Google authentication in Nylas v2

After you create a Google Cloud Platform application, the next step is to authenticate your app.

⚠️ Nylas recommends that you avoid using IMAP. IMAP has reduced functionality and will eventually be deprecated by Google.

What you'll learn

In this tutorial, you'll learn how to authenticate your Google app using either Hosted or Native auth.

Before you begin

Before you authenticate your Google app, complete the following prerequisites:

Review our Hosted auth and Native auth documentation.
Review our Google auth guide.

Authenticate your Google application

You can use either Hosted or Native auth to authenticate your Google app.

Authenticate your Google app with Hosted auth

Follow the steps in the Hosted auth documentation to set up Hosted auth for your Google app.

For more information about Hosted auth, see our API reference documentation.

Authenticate your Google app with Native auth

✨ Nylas API v3 includes native support for OAuth 2.0 protocols. To learn more, see the API v3 documentation.

To use Native auth with your Google app, you need to get a refresh token from Google.

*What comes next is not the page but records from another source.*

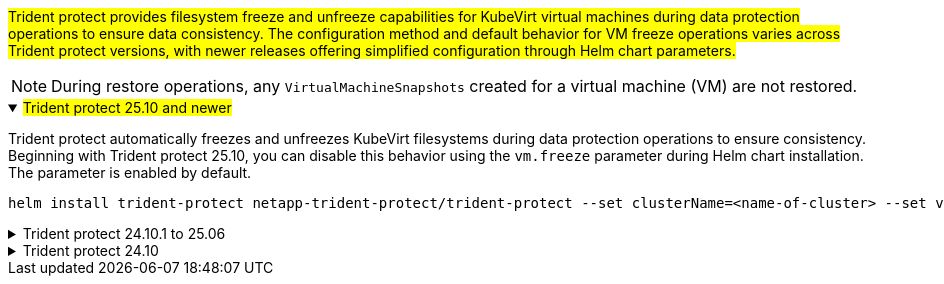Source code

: ##Trident protect provides filesystem freeze and unfreeze capabilities for KubeVirt virtual machines during data protection operations to ensure data consistency. The configuration method and default behavior for VM freeze operations varies across Trident protect versions, with newer releases offering simplified configuration through Helm chart parameters.##

NOTE: During restore operations, any `VirtualMachineSnapshots` created for a virtual machine (VM) are not restored.

//astractl-35903 update

.##Trident protect 25.10 and newer##
[%collapsible%open]
====
Trident protect automatically freezes and unfreezes KubeVirt filesystems during data protection operations to ensure consistency. Beginning with Trident protect 25.10, you can disable this behavior using the `vm.freeze` parameter during Helm chart installation. The parameter is enabled by default.

[source,console]
----
helm install trident-protect netapp-trident-protect/trident-protect --set clusterName=<name-of-cluster> --set vm.freeze=false --version 100.2510.0 --create-namespace --namespace trident-protect
----
//ASTRACTL-36239 update: Added --set vm.freeze=false to the helm install command above.
====

.Trident protect 24.10.1 to 25.06
[%collapsible]
====
Beginning with Trident protect 24.10.1, Trident protect automatically freezes and unfreezes KubeVirt filesystems during data protection operations. Optionally, you can disable this automatic behavior using the following command:

[source,console]
----
kubectl set env deployment/trident-protect-controller-manager NEPTUNE_VM_FREEZE=false -n trident-protect
----
====
.Trident protect 24.10
[%collapsible]
====
Trident protect 24.10 does not automatically ensure a consistent state for KubeVirt VM filesystems during data protection operations. If you want to protect your KubeVirt VM data using Trident protect 24.10, you need to manually enable the freeze/unfreeze functionality for the filesystems before the data protection operation. This ensures that the filesystems are in a consistent state.

You can configure Trident protect 24.10 to manage the freezing and unfreezing of the VM filesystem during data protection operations by link:https://docs.openshift.com/container-platform/4.16/virt/install/installing-virt.html[configuring virtualization^] and then using the following command:
[source,console]
----
kubectl set env deployment/trident-protect-controller-manager NEPTUNE_VM_FREEZE=true -n trident-protect
----
====
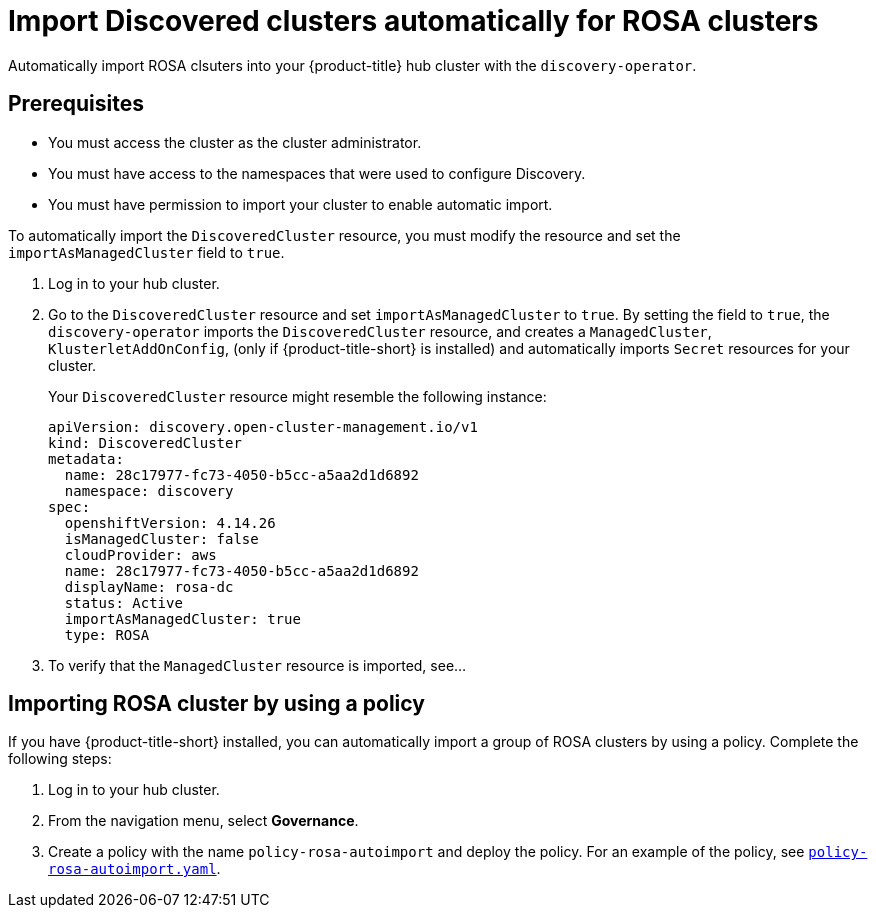[#import-discovered-auto-rosa]
= Import Discovered clusters automatically for ROSA clusters

Automatically import ROSA clsuters into your {product-title} hub cluster with the `discovery-operator`.

== Prerequisites

* You must access the cluster as the cluster administrator.
* You must have access to the namespaces that were used to configure Discovery.
* You must have permission to import your cluster to enable automatic import.

To automatically import the `DiscoveredCluster` resource, you must modify the resource and set the `importAsManagedCluster` field to `true`. 

. Log in to your hub cluster.
. Go to the `DiscoveredCluster` resource and set `importAsManagedCluster` to `true`. By setting the field to `true`, the `discovery-operator` imports the `DiscoveredCluster` resource, and creates a `ManagedCluster`, `KlusterletAddOnConfig`, (only if {product-title-short} is installed) and automatically imports `Secret` resources for your cluster.
+
Your `DiscoveredCluster` resource might resemble the following instance:

+
[source,yaml]
----
apiVersion: discovery.open-cluster-management.io/v1
kind: DiscoveredCluster
metadata:
  name: 28c17977-fc73-4050-b5cc-a5aa2d1d6892
  namespace: discovery
spec:
  openshiftVersion: 4.14.26
  isManagedCluster: false
  cloudProvider: aws   
  name: 28c17977-fc73-4050-b5cc-a5aa2d1d6892   
  displayName: rosa-dc
  status: Active
  importAsManagedCluster: true
  type: ROSA
----

. To verify that the `ManagedCluster` resource is imported, see...
//is there a message that appears for the user? Would the managed cluster resource appear somewhere else in the console?

[#import-rosa-policy]
== Importing ROSA cluster by using a policy
//Brandi is working on this in issue ACM-11278:https://issues.redhat.com/browse/ACM-11278

//Seems like this section needs to be removed from my PR. 
If you have {product-title-short} installed, you can automatically import a group of ROSA clusters by using a policy. Complete the following steps:

. Log in to your hub cluster. 
. From the navigation menu, select *Governance*. 
. Create a policy with the name `policy-rosa-autoimport` and deploy the policy. For an example of the policy, see link:https://github.com/stolostron/policy-collection/blob/main/community/CM-Configuration-Management/policy-rosa-autoimport.yaml[`policy-rosa-autoimport.yaml`]. 
//1. this is linked to the community folder and we avoid pointing to unstable examples
//2. we need to replace this link with an link to open-clsuter-management repo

Refresh tokens are part of the OAuth 2.0 protocol, and they give you access to Google's APIs. You can use the Google API client libraries to automate the refresh_token implementation process.

📝 Note: Refresh tokens for GCP apps with the Testing publishing status expire after seven days. For more information, see Google's official refresh token expiration documentation.

For more information about Native auth, see our API reference documentation.

Diagram showing a Native authentication flow for a Google Cloud Platform application.

Follow these steps to authenticate your GCP app using Native auth:

Redirect the end user to your OAuth login page. Google sends an authentication code to your app.
Request a refresh token from Google.

Make a POST /connect/authorize request using your google_client_id, google_client_secret, and google_refresh_token, as in the example below. Nylas returns a one-time-use authorization code.

curl -X POST https://api.nylas.com/connect/authorize -d '{ 
  "client_id": "<NYLAS_CLIENT_ID>",
  "name": "Nyla the Nylanaut",
  "email_address": "[email protected]",
  "provider": "gmail",
  "settings": {
    "google_client_id": "<GCP_CLIENT_ID>",
    "google_client_secret": "<GCP_CLIENT_SECRET>",
    "google_refresh_token": "<GCP_REFRESH_TOKEN>"
  },
  "scopes": "email.read_only,calendar.read_only,contacts.read_only"
}'

Make a POST /connect/token request as in the example below. Nylas returns an access_token for the account.

curl -X POST "https://api.nylas.com/connect/token" -d '{
  "client_id": "<NYLAS_CLIENT_ID>",
  "client_secret": "<NYLAS_CLIENT_SECRET>",
  "code": "<AUTH_EXCHANGE_CODE>"
}'

Example: Native auth for Google apps

The following example applications show how to implement Native auth for your GCP app using the Nylas SDKs:

Nylas scopes

Before you authorize an end user to your app, ensure that you include the correct scopes in your request. Depending on the scopes that you choose for your production environment, your app might need to undergo a Google security review.

⚠️ If you change the scopes for your app, your end users will need to re-authenticate their accounts.